Our transect approach, similarly to the approach of Snell (2014), uses smaller representative spatial units of 1 km cells for a spatial upscaling. Since these small grid cells are arranged in contiguous corridors, the migration along these corridors can be simulated without or with only a small discretization error. The results indicate that the error potentially introduced by the interpolation to the rest of the area is also small.

The two approaches that we present differ in their ability to simulate heterogeneous landscapes (in terms of permeability). We suggest using the FFTM with corridors in homogenous landscapes (to speed up the computation) and using the SMSM without corridors in heterogeneous landscapes. In cases in which parts of the domain are heterogeneous (e.g. the regions around a mountainous area) and others are homogenous (e.g. lowlands), the cells can be arranged in a way that they cover the whole area in the heterogeneous part and only corridors in the homogenous part. In this setting the SMSM can still be used for the whole domain and an improvement of computation time can be achieved by only simulating the local vegetation dynamics in the homogenous parts of the domain. Thus, with our approaches, we have combined several advantages of the before-mentioned approaches: the seed dispersal from forest landscape models, improved by the novel FFTM or SMSM and the ecophysiology, and the structure and community dynamics of LPJ-GUESS. We furthermore found a compromise between discretization and efficiency by using the corridor method.

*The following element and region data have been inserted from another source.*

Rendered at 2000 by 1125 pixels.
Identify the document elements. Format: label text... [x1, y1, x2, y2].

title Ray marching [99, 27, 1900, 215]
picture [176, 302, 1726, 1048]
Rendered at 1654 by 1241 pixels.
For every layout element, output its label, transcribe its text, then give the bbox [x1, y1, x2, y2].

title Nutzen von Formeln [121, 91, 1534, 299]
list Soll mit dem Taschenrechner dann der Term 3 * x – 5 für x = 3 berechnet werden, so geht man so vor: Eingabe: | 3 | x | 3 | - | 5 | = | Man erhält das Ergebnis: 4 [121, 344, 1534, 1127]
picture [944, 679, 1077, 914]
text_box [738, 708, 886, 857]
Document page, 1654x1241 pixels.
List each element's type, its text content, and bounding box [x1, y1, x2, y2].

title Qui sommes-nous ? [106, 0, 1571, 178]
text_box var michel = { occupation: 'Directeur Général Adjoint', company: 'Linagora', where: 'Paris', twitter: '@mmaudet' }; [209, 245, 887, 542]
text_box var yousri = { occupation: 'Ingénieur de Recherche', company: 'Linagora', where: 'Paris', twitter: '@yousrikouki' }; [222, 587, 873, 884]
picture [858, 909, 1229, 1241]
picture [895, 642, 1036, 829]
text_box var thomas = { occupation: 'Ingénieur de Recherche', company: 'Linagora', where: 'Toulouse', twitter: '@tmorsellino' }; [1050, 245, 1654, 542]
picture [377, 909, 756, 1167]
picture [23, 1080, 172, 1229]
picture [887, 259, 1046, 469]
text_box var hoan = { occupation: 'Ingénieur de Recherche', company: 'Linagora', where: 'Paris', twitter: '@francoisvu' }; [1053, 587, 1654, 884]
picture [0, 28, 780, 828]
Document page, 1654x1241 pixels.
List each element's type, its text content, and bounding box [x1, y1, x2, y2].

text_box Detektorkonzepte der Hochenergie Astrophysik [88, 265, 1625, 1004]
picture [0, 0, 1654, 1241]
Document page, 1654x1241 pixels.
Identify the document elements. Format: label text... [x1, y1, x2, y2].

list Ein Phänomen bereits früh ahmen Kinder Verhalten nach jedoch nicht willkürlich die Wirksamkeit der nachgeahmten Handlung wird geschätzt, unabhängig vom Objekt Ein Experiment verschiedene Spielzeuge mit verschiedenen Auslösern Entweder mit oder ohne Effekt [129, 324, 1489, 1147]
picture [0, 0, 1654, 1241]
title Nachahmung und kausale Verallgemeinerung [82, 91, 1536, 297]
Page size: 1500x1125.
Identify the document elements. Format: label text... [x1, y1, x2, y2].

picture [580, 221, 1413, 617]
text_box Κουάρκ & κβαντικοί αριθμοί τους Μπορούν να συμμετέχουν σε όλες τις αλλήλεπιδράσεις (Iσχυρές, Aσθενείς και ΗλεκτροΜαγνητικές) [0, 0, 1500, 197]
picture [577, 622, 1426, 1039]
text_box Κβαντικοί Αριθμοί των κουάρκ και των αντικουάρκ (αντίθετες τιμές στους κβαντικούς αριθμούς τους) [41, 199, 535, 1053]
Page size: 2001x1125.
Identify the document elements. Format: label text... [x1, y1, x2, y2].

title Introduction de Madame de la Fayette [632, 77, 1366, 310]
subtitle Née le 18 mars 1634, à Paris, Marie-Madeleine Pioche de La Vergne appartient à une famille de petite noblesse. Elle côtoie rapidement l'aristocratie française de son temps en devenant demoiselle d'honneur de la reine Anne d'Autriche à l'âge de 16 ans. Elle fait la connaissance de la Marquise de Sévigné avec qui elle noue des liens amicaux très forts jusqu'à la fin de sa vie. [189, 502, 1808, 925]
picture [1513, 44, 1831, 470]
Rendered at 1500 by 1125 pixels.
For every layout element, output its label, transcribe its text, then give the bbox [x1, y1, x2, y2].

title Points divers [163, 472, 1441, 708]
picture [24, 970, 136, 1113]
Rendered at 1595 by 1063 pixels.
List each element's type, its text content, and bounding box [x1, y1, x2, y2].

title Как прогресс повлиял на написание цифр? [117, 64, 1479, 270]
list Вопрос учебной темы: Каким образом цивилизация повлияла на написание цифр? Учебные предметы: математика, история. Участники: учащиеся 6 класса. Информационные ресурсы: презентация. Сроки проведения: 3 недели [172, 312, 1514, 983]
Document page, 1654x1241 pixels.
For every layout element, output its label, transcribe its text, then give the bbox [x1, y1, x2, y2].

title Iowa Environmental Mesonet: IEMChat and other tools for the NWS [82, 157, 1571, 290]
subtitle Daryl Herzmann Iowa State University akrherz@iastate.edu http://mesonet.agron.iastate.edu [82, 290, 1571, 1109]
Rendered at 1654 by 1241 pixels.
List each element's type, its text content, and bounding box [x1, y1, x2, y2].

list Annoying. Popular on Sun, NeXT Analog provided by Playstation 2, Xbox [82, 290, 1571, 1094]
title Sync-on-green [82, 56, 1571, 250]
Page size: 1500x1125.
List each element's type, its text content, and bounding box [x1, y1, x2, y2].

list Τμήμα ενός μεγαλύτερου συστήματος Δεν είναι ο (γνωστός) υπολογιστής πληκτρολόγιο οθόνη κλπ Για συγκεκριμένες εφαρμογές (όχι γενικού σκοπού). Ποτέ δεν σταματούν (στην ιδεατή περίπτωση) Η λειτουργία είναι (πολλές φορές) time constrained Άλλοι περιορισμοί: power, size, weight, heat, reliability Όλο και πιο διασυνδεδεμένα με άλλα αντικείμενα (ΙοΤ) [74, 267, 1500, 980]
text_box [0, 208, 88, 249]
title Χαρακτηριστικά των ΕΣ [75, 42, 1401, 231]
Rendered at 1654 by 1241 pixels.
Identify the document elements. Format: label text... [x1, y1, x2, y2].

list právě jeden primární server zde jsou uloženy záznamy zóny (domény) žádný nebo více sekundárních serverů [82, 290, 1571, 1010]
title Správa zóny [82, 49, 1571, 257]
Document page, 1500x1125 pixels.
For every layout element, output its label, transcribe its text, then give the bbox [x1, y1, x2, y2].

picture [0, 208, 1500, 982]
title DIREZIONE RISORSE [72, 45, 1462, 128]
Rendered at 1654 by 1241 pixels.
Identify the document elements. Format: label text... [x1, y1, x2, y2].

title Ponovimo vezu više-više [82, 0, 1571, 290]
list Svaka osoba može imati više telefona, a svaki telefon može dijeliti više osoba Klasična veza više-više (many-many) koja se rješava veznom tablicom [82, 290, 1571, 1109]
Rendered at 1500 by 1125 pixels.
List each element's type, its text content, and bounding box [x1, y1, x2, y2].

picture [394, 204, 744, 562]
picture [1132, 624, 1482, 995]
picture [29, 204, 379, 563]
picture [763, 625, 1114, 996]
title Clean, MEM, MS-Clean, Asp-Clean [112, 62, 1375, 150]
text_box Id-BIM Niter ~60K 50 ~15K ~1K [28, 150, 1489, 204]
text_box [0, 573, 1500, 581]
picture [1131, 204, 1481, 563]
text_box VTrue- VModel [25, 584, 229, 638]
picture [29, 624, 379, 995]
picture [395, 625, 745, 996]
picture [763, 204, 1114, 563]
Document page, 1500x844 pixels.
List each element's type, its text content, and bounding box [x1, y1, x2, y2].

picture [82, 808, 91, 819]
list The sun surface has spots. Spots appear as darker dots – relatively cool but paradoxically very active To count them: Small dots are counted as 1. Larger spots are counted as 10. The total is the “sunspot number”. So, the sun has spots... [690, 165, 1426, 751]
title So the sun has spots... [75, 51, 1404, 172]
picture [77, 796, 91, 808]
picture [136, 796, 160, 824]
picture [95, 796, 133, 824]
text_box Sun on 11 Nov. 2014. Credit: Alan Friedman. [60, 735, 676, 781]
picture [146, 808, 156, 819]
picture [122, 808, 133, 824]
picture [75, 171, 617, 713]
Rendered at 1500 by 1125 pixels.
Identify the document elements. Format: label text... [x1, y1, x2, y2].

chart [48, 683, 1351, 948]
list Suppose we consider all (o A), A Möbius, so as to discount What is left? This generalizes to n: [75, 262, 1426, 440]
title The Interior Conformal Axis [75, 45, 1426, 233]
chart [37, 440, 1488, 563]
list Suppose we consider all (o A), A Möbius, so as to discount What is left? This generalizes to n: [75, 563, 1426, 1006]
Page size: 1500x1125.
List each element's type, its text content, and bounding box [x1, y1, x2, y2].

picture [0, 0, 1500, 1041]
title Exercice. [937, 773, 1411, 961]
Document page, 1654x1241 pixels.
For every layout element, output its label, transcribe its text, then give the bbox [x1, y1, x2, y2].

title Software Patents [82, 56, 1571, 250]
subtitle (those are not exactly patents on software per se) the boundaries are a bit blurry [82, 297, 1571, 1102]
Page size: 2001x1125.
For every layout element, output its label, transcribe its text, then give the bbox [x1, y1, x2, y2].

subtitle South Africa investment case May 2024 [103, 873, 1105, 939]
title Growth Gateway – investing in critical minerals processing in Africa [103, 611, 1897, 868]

4.4 Potential further improvements

Despite the satisfying performance of the new methods in these first tests, some aspects require further development.

4.5 Potential for applications

The test simulations were performed on a virtual landscape of 100 km × 100 km, but eventually the method is aimed to allow for large-scale simulations over several millennia. Regarding memory requirements, this is possible with currently available hardware: test runs with landscapes of 4000 × 4000 grid cells (i.e. the size of Europe) were performed without technical problems, at least regarding the memory requirement (given 62 GB of RAM). The considerable computational cost, however, requires a relatively high amount of computing time, which might be reduced by efforts to speed up (due to efficient parallelization) the FFTM (currently the FFTM is performed on a single node, while the remaining nodes are idle; one could use all nodes to perform the FFTM) or by even further apart corridors.